Figure 4: The Distortion shader quickly shows which UVs are stretched and compressed. Image courtesy of Autodesk
There are also several new editing features such as Nudge UVs, Normalize: Scale on Closest Tile, and Create UV Shell, which creates a UV shell from the current selection. The UV Editor also includes support for multi-tiled textures that are common in Mudbox and ZBrush. These tiles are presented in a grid and you can easily move UV shells between the different tiles.
Skinning characters is one of the trickiest aspects of character modeling, but the new Geodesic Voxel Binding feature handles this task by allowing for some flexibility when dealing with overlapping objects. It can also work with multiple objects. The system voxelizes the skeleton and the skin mesh and computes a good fit.
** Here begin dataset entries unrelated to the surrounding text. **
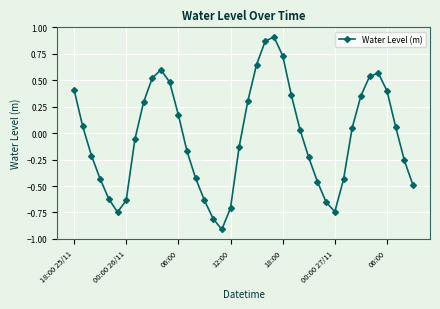

How many points are higher than both their immediate neighbors (excluding endpoints)?

3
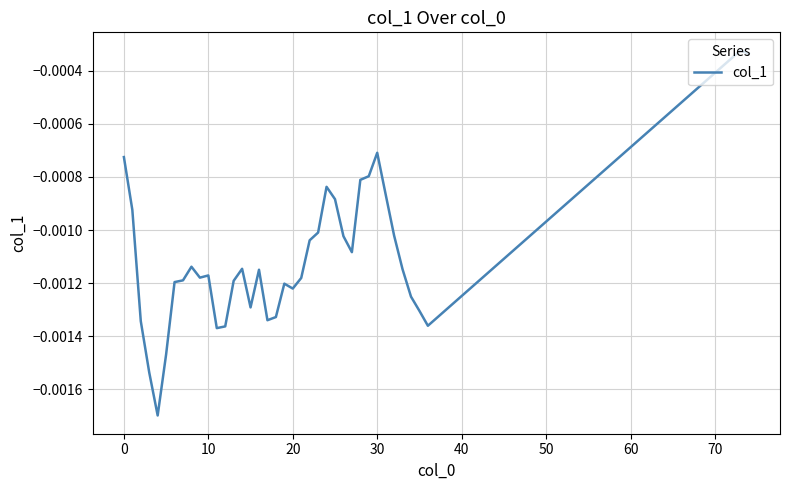

How many distinct data groups are displayed?

1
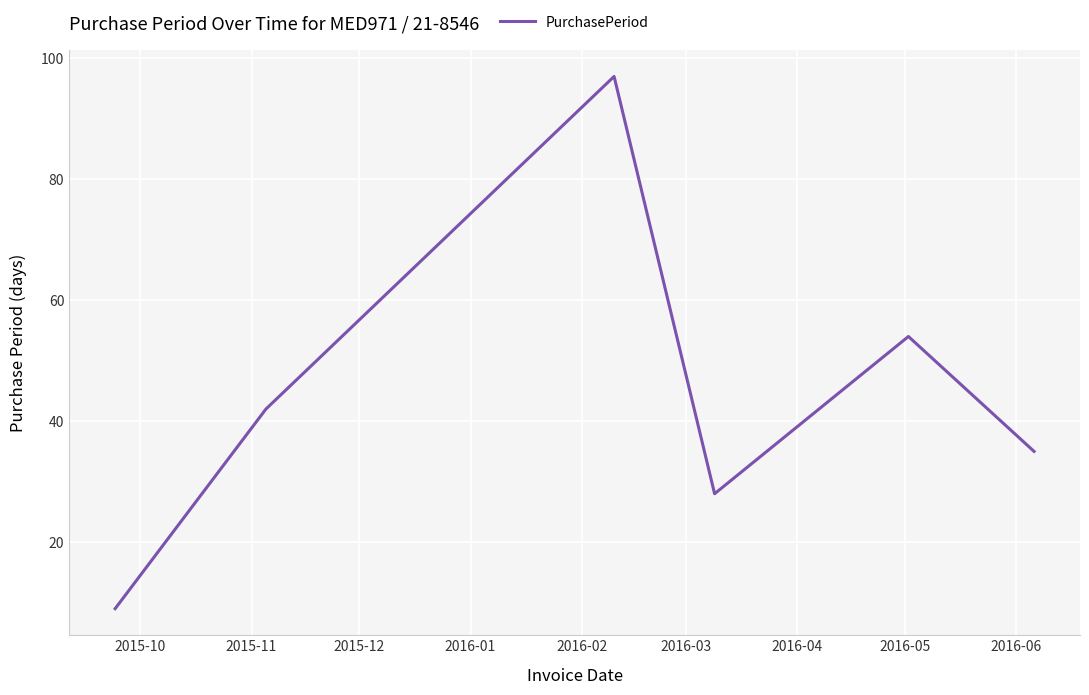

Reading right to left, list all the values displayed in this chart.

35	54	28	97	42	9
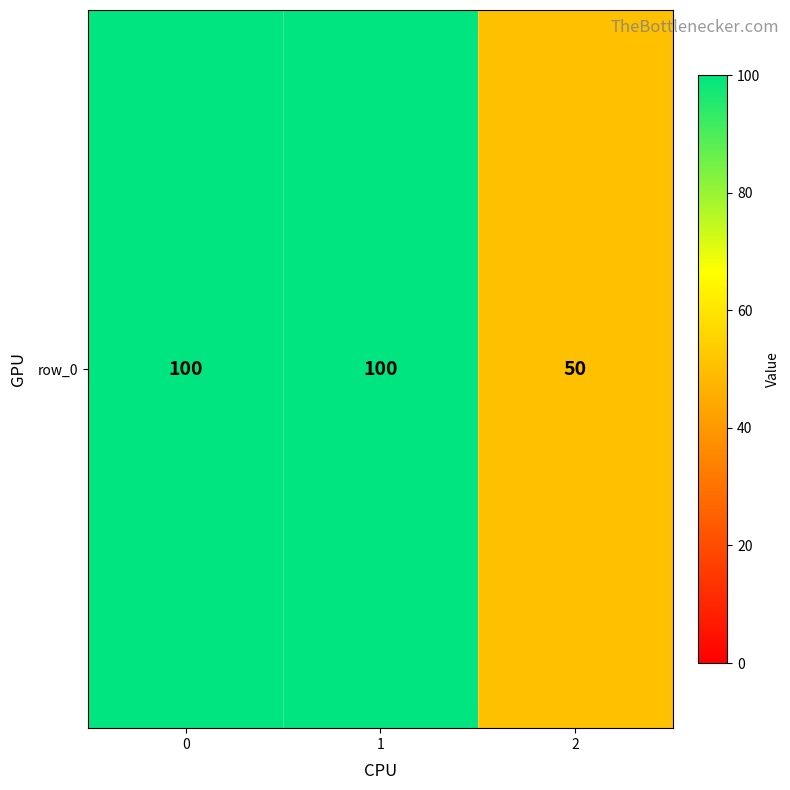

Approximately how many times larger is the value at 2 compared to 1?

0.5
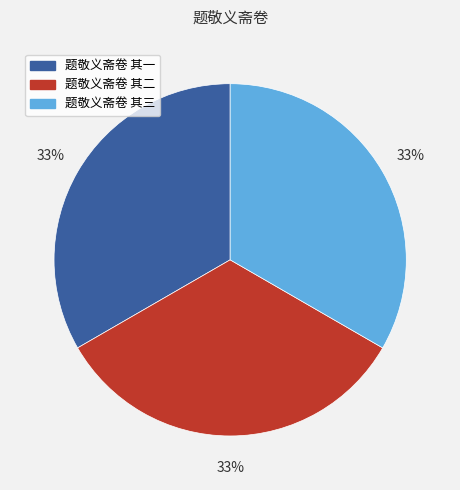

The 题敬义斋卷 其二 slice represents 22% of the pie. True or false?

False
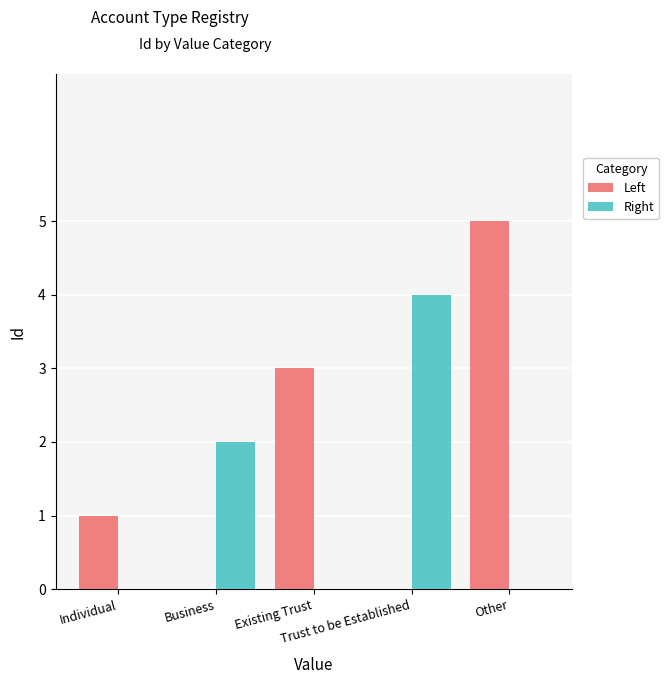

What is the sum of all Left values?

9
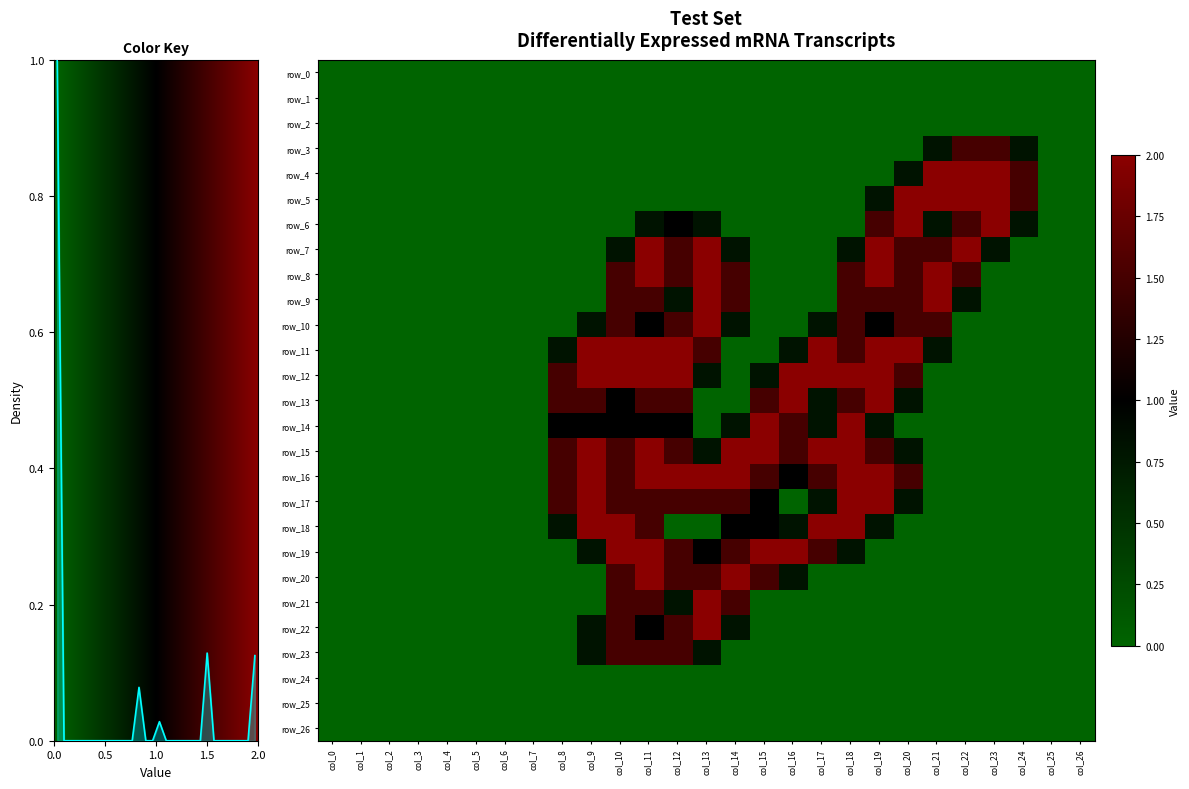

Which series has the widest spread of values?

row_4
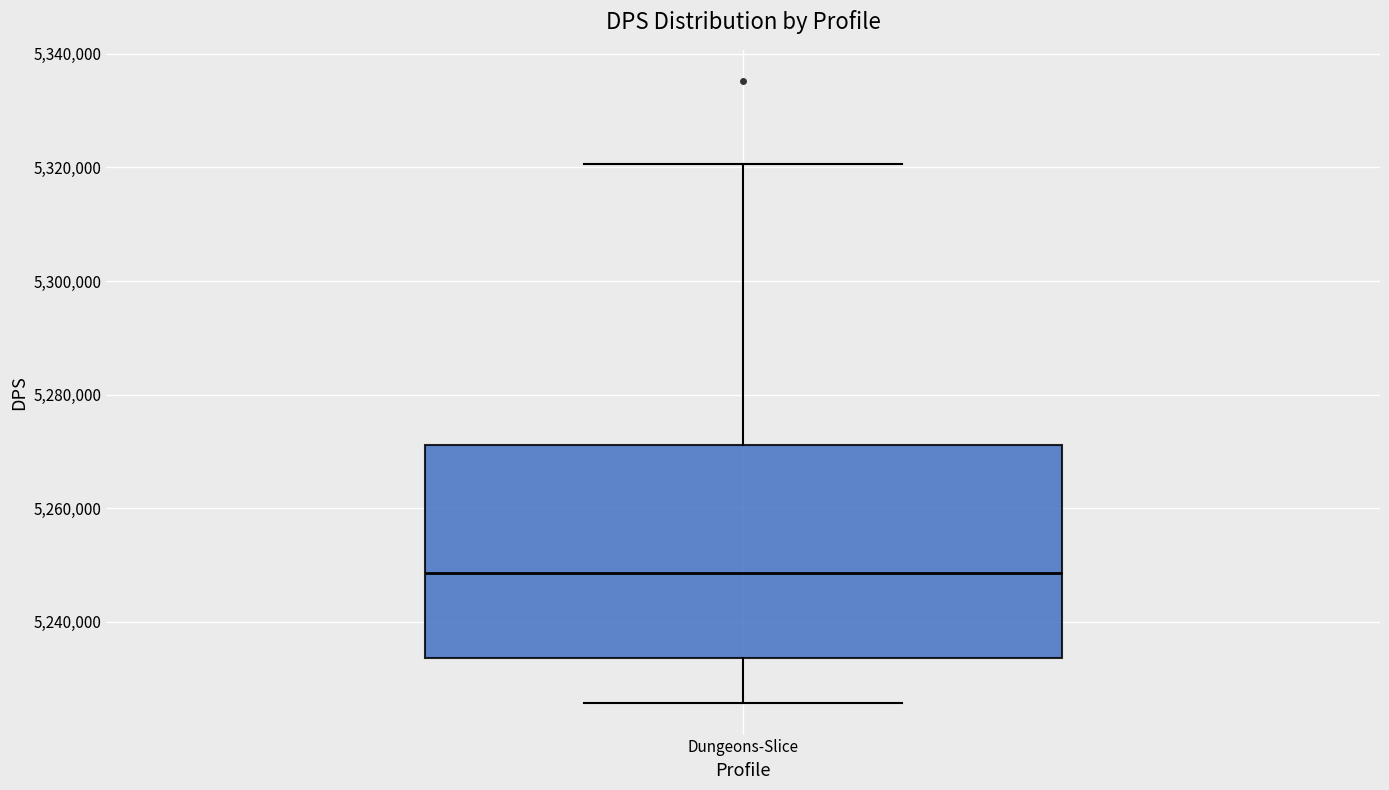

Where is the upper edge of the box for Dungeons-Slice on the y-axis? The values are not printed on the chart, so give them approximately, as read against the axis.

5272000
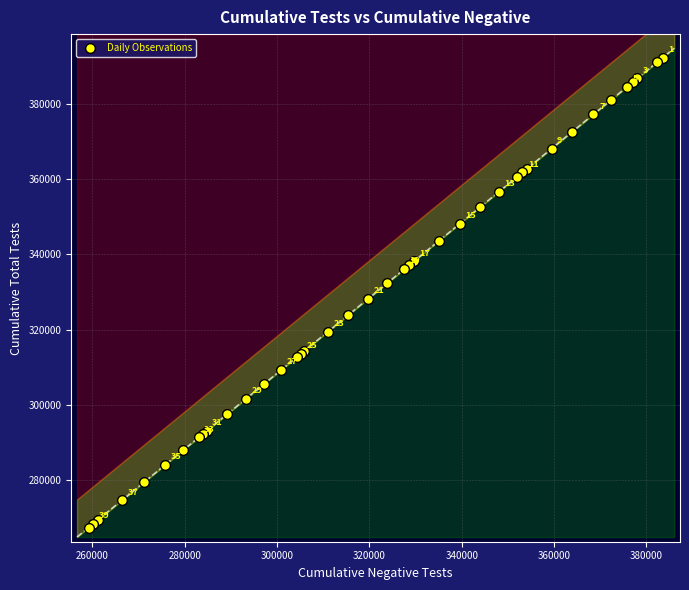

What Y value in the scatter plot is closest to 329816?

328206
This results in skin weights that are more realistic than other binding options and the system is compatible with most game engines.
Since Maya is used in so many different industries, it is common to see features custom-made for other types of users. However, with this release, game developers should rejoice because almost every new feature is specifically designed to help game creators be more efficient and cool effects just got easier to do.
From the advanced simulation tools like Bifrost and Bullet Physics to the new ShaderFX Editor and improved Quad Draw and Multi-Cut tools, game developers have a lot to be happy about. And all the back-end engines wouldn't be that helpful if you couldn't see their results, but the new Viewport 2.0 improvements make it possible to see all these simulation improvements directly in the viewport letting you tweak the effect until it is just right and rendering it out only once.